* Exercise requirements
Continue the patent text on semiconductor light emitting elements, starting right after its final sentence.

* Source document

1. Field of the Invention
The present invention relates to a semiconductor light emitting element, and particularly to a semiconductor light emitting element capable of controlling spectral distribution.
The present invention also relates to a light source apparatus equipped with a semiconductor light emitting element.
The present invention further relates to an optical tomography imaging apparatus.
2. Description of the Related Art
Recently, demand has been growing for low cost multiple wavelength light sources in the fields of optical communications, measurement, and medicine, in which diagnosis and the like are performed using light. A light source for OCT (Optical Coherence Tomography), which is in use for wavelength inspection in optical communications, fiber gyros, OTDR measurement, and opthalmology, is a specific example of such a light source. It is expected that SLD's (Super Luminescent Diodes), which have a high probability of becoming capable of being produced at low cost, will serve as this type of multiple wavelength light source.
SLD's emit light that exhibits incoherent properties, which are similar to those of light emitted by regular light emitting diodes. SLD's emit light which has a broad bandwidth spectral distribution and are capable of light output of 1 mW or greater, similar to semiconductor lasers. Similar to semiconductor lasers, SLD's are equipped with a mechanism in which naturally discharged light, generated by recombination of injected carriers, is amplified while propagating toward a light emitting facet by high gain stimulated emission, then emitted from the light emitting facet.
There are known semiconductor light emitting elements, such as SLD's, having active layers structured to generate light having different gain wavelengths along directions in which waveguide paths extend. The structuring of the active layers in such a mariner is a method by which spectral distributions over broader bandwidths (across broader wavelength ranges) can be obtained. For example, Japanese Unexamined Patent Publication No. 6(1994)-196809 discloses a technique that utilizes selective growth to modulate the thickness of a quantum well active layer along a wave guiding direction of light. In this technique, two parallel stripe shaped SiO2 masks are formed on a layer surface with a constant interval therebetween. The film thickness and the composition of the active layer are changed in the axial direction of a cavity by changing the mask widths. Japanese Unexamined Patent Publication No. 6 (1994)-196809 suggests that the film thickness of only desired layers can be modulated, by alternately employing an atomic layer epitaxy mode and a standard mode, in the case that metal organic vapor phase epitaxy is employed.

* Extracted data
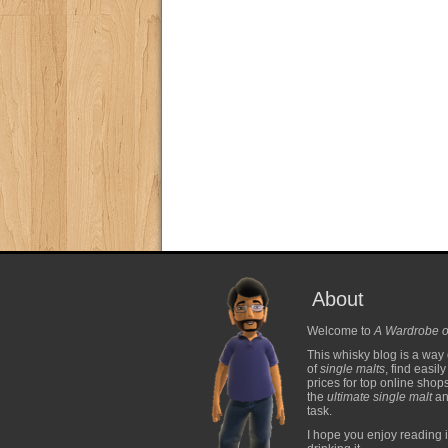
About
Welcome to
A Wardrobe o
This whisky blog is a way 
of
single malts
, find easil
prices for top online shop
the
ultimate single malt
and
task.
I hope you enjoy reading i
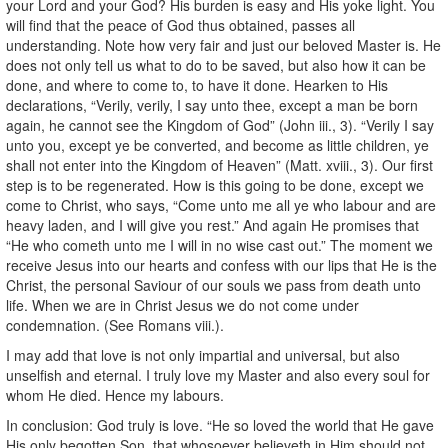
your Lord and your God? His burden is easy and His yoke light. You
will find that the peace of God thus obtained, passes all
understanding. Note how very fair and just our beloved Master is. He
does not only tell us what to do to be saved, but also how it can be
done, and where to come to, to have it done. Hearken to His
declarations, “Verily, verily, I say unto thee, except a man be born
again, he cannot see the Kingdom of God” (John iii., 3). “Verily I say
unto you, except ye be converted, and become as little children, ye
shall not enter into the Kingdom of Heaven” (Matt. xviii., 3). Our first
step is to be regenerated. How is this going to be done, except we
come to Christ, who says, “Come unto me all ye who labour and are
heavy laden, and I will give you rest.” And again He promises that
“He who cometh unto me I will in no wise cast out.” The moment we
receive Jesus into our hearts and confess with our lips that He is the
Christ, the personal Saviour of our souls we pass from death unto
life. When we are in Christ Jesus we do not come under
condemnation. (See Romans viii.).
I may add that love is not only impartial and universal, but also
unselfish and eternal. I truly love my Master and also every soul for
whom He died. Hence my labours.
In conclusion: God truly is love. “He so loved the world that He gave
His only begotten Son, that whosoever believeth in Him should not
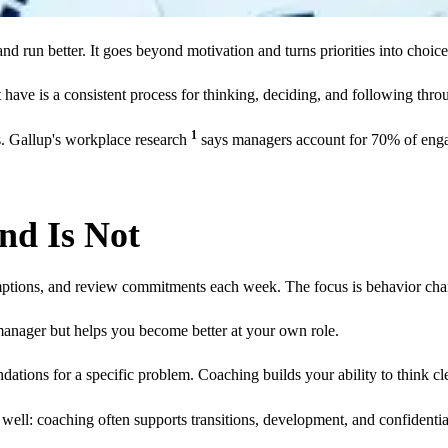
nd run better. It goes beyond motivation and turns priorities into choic
have is a consistent process for thinking, deciding, and following thro
1
ts. Gallup's workplace research
says managers account for 70% of engag
nd Is Not
mptions, and review commitments each week. The focus is behavior cha
anager but helps you become better at your own role.
dations for a specific problem. Coaching builds your ability to think 
 well: coaching often supports transitions, development, and confidenti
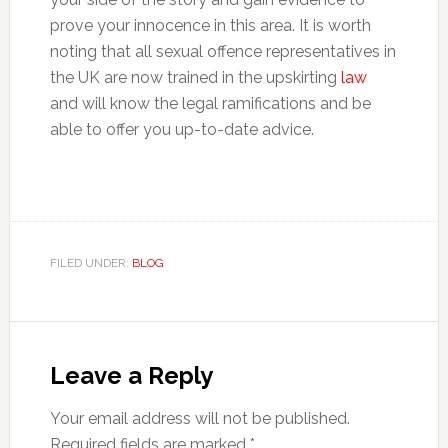
prove your innocence in this area. It is worth
noting that all sexual offence representatives in
the UK are now trained in the upskirting
law
and will know the legal ramifications and be
able to offer you up-to-date advice.
FILED UNDER:
BLOG
Reader
Interactions
Leave a Reply
Your email address will not be published.
Required fields are marked
*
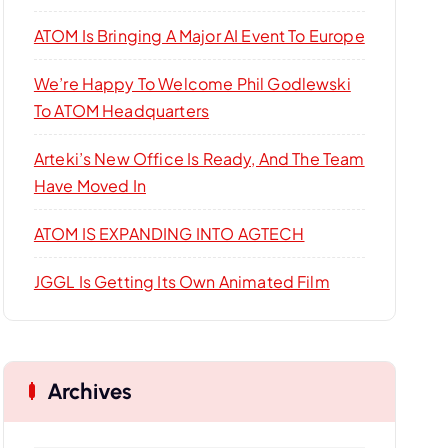
r
:
ATOM Is Bringing A Major AI Event To Europe
We’re Happy To Welcome Phil Godlewski
To ATOM Headquarters
Arteki’s New Office Is Ready, And The Team
Have Moved In
ATOM IS EXPANDING INTO AGTECH
JGGL Is Getting Its Own Animated Film
Archives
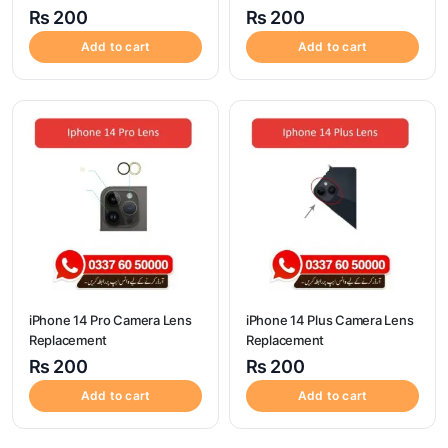
₨
200
₨
200
Add to cart
Add to cart
iPhone 14 Pro Camera Lens
iPhone 14 Plus Camera Lens
Replacement
Replacement
₨
200
₨
200
Add to cart
Add to cart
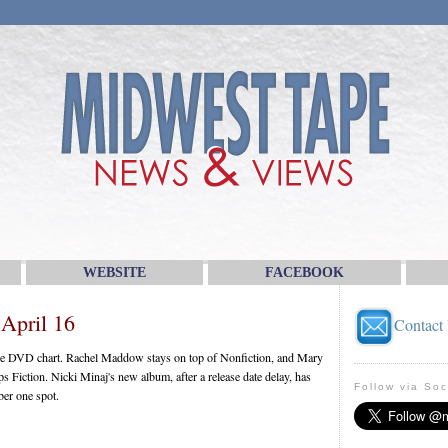
WEBSITE
FACEBOOK
April 16
Contact
the DVD chart. Rachel Maddow stays on top of Nonfiction, and Mary
s Fiction. Nicki Minaj's new album, after a release date delay, has
Follow via Soc
ber one spot.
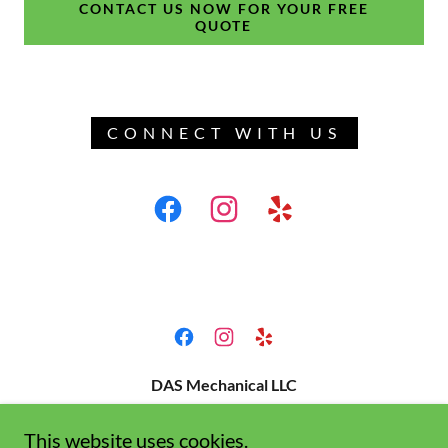
CONTACT US NOW FOR YOUR FREE
QUOTE
CONNECT WITH US
DAS Mechanical LLC
License#1059497
This website uses cookies.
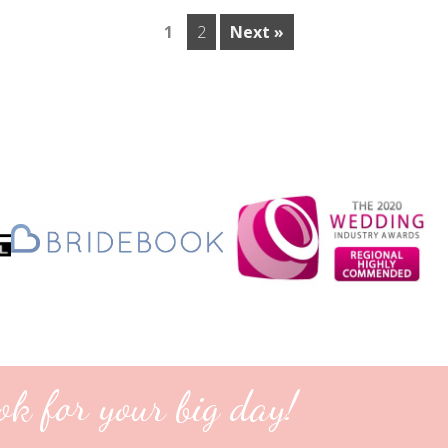
1
2
Next »
ok for your big day!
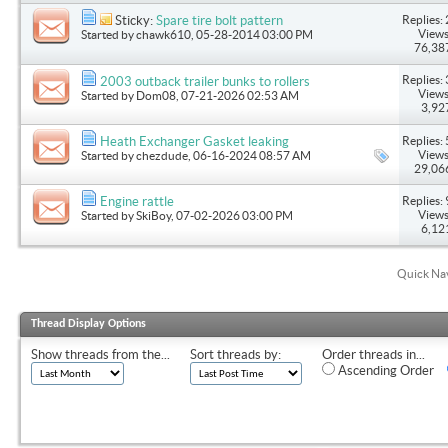
Replies: 
Sticky:
Spare tire bolt pattern
Views
Started by
chawk610
, 05-28-2014 03:00 PM
76,38
Replies: 
2003 outback trailer bunks to rollers
Views
Started by
Dom08
, 07-21-2026 02:53 AM
3,92
Replies: 
Heath Exchanger Gasket leaking
Views
Started by
chezdude
, 06-16-2024 08:57 AM
29,06
Replies: 
Engine rattle
Views
Started by
SkiBoy
, 07-02-2026 03:00 PM
6,12
Quick Na
Thread Display Options
Show threads from the...
Sort threads by:
Order threads in...
Ascending Order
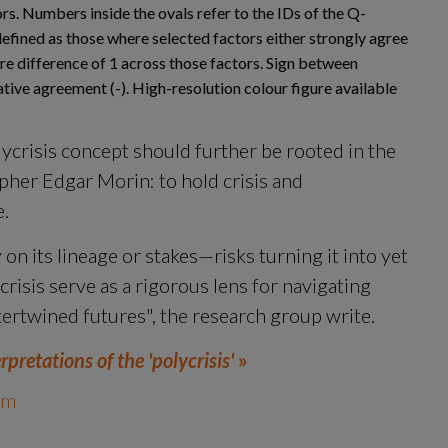
s. Numbers inside the ovals refer to the IDs of the Q-
efined as those where selected factors either strongly agree
ore difference of 1 across those factors. Sign between
tive agreement (-). High-resolution colour figure available
ycrisis concept should further be rooted in the 
her Edgar Morin: to hold crisis and 
e.
on its lineage or stakes—risks turning it into yet 
crisis serve as a rigorous lens for navigating 
tertwined futures", the research group write.
retations of the 'polycrisis'
 »
um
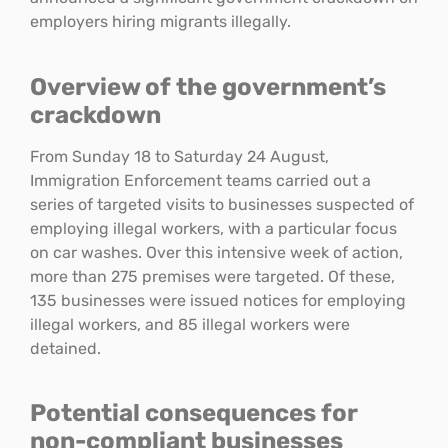
employers hiring migrants illegally.
Overview of the government’s
crackdown
From Sunday 18 to Saturday 24 August,
Immigration Enforcement teams carried out a
series of targeted visits to businesses suspected of
employing illegal workers, with a particular focus
on car washes. Over this intensive week of action,
more than 275 premises were targeted. Of these,
135 businesses were issued notices for employing
illegal workers, and 85 illegal workers were
detained.
Potential consequences for
non-compliant businesses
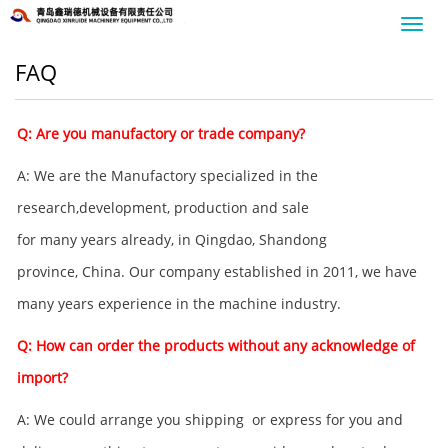
Toggl
navig
FAQ
Q: Are you manufactory or trade company?
A: We are the Manufactory specialized in the
research,development, production and sale
for many years already, in Qingdao, Shandong
province, China. Our company established in 2011, we have
many years experience in the machine industry.
Q: How can order the products without any acknowledge of
import?
A: We could arrange you shipping or express for you and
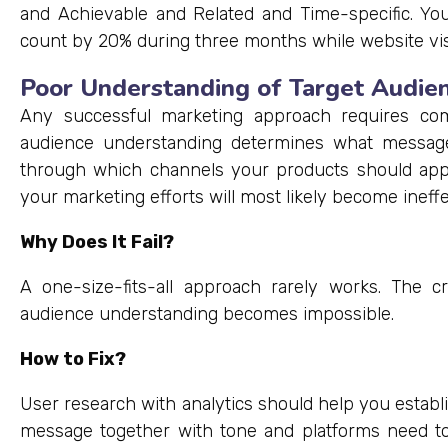
and Achievable and Related and Time-specific. You
count by 20% during three months while website visi
Poor Understanding of Target Audie
Any successful marketing approach requires com
audience understanding determines what message
through which channels your products should app
your marketing efforts will most likely become ineffe
Why Does It Fail?
A one-size-fits-all approach rarely works. The c
audience understanding becomes impossible.
How to Fix?
User research with analytics should help you establi
message together with tone and platforms need to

* Result for this task
An SLD produced employing the above technique, having a structure that generates light having different gain wavelengths along a wave guiding direction can obtain a broader bandwidth spectral distribution, compared to a standard SLD that generates light having a single gain wavelength. On the other hand, the spectral distribution of such an SLD is not a Gaussian distribution, and becomes that which has asymmetrical convexities and concavities (refer to curve B in the graph of FIG. 3).
It is important for light to be employed for measurement that utilizes light interference, such as OCT, to have a spectral distribution that approximates a Gaussian distribution. Therefore, in the case that an SLD produced by the aforementioned technique is employed as the light source for such a measuring apparatus, it becomes necessary to provide an optical filter for shaping the spectral distribution of emitted light into a Gaussian distribution.
Broad bandwidth spectral distributions are also desired in variable wavelength lasers equipped with semiconductor light emitting elements. Use of an SLD having a broad bandwidth gain wavelength structure produced by the aforementioned technique may be considered for this application. In addition to being able to emit light over a broad bandwidth, it is important for variable wavelength laser light sources to have uniform output across the broad bandwidth. Therefore, it becomes necessary to provide an optical filter that uniformizes light output across a variable output region.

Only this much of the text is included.